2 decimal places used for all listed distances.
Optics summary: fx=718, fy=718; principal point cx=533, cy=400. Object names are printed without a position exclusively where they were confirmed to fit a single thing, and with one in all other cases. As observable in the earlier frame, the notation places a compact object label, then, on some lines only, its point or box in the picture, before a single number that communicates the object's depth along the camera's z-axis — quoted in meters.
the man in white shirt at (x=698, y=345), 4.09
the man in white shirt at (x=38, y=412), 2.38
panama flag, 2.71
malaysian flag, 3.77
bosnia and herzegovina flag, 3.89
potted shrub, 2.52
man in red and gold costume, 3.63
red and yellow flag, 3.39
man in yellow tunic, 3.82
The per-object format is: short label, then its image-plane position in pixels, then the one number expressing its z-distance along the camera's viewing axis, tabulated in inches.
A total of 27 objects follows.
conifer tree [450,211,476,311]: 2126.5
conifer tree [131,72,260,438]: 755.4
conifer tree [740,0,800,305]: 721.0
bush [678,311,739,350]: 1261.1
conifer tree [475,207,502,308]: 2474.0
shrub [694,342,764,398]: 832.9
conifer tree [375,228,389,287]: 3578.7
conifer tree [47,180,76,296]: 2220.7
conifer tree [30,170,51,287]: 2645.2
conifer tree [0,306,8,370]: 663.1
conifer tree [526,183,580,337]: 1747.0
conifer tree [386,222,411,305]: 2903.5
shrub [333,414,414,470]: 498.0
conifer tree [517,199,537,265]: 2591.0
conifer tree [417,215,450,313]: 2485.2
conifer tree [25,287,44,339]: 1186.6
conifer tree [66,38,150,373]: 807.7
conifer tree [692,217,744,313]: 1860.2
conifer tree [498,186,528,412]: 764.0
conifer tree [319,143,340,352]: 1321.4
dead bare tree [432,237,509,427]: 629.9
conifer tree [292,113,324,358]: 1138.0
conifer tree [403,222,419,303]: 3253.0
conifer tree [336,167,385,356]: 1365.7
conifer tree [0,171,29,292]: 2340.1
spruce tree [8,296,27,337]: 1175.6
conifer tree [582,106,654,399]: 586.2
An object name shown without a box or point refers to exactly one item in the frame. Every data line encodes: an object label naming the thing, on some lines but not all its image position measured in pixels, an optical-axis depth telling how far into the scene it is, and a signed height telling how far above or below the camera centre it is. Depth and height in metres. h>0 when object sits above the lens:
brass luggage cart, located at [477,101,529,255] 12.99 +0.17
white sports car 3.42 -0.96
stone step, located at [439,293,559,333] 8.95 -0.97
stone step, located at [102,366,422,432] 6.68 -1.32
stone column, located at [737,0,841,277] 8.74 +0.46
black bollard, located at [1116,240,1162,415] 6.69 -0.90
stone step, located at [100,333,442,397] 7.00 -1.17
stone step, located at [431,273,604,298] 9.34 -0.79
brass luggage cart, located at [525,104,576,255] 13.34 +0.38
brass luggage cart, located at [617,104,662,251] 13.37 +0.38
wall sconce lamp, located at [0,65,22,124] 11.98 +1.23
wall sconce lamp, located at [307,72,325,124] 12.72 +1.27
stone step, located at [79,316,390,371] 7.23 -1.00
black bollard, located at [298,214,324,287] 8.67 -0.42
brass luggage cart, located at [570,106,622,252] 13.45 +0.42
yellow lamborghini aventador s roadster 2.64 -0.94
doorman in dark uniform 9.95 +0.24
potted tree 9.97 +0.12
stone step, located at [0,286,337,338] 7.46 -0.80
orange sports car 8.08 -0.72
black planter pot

--*--

→ **PROMPT**
Using the data above, extract exactly the lines from the one that holds "red and yellow flag, 3.39" to the one that holds "conifer tree [526,183,580,337]: 1747.0", both ends included, and no others.

→ **THE ANSWER**
red and yellow flag, 3.39
man in yellow tunic, 3.82
The per-object format is: short label, then its image-plane position in pixels, then the one number expressing its z-distance along the camera's viewing axis, tabulated in inches.
A total of 27 objects follows.
conifer tree [450,211,476,311]: 2126.5
conifer tree [131,72,260,438]: 755.4
conifer tree [740,0,800,305]: 721.0
bush [678,311,739,350]: 1261.1
conifer tree [475,207,502,308]: 2474.0
shrub [694,342,764,398]: 832.9
conifer tree [375,228,389,287]: 3578.7
conifer tree [47,180,76,296]: 2220.7
conifer tree [30,170,51,287]: 2645.2
conifer tree [0,306,8,370]: 663.1
conifer tree [526,183,580,337]: 1747.0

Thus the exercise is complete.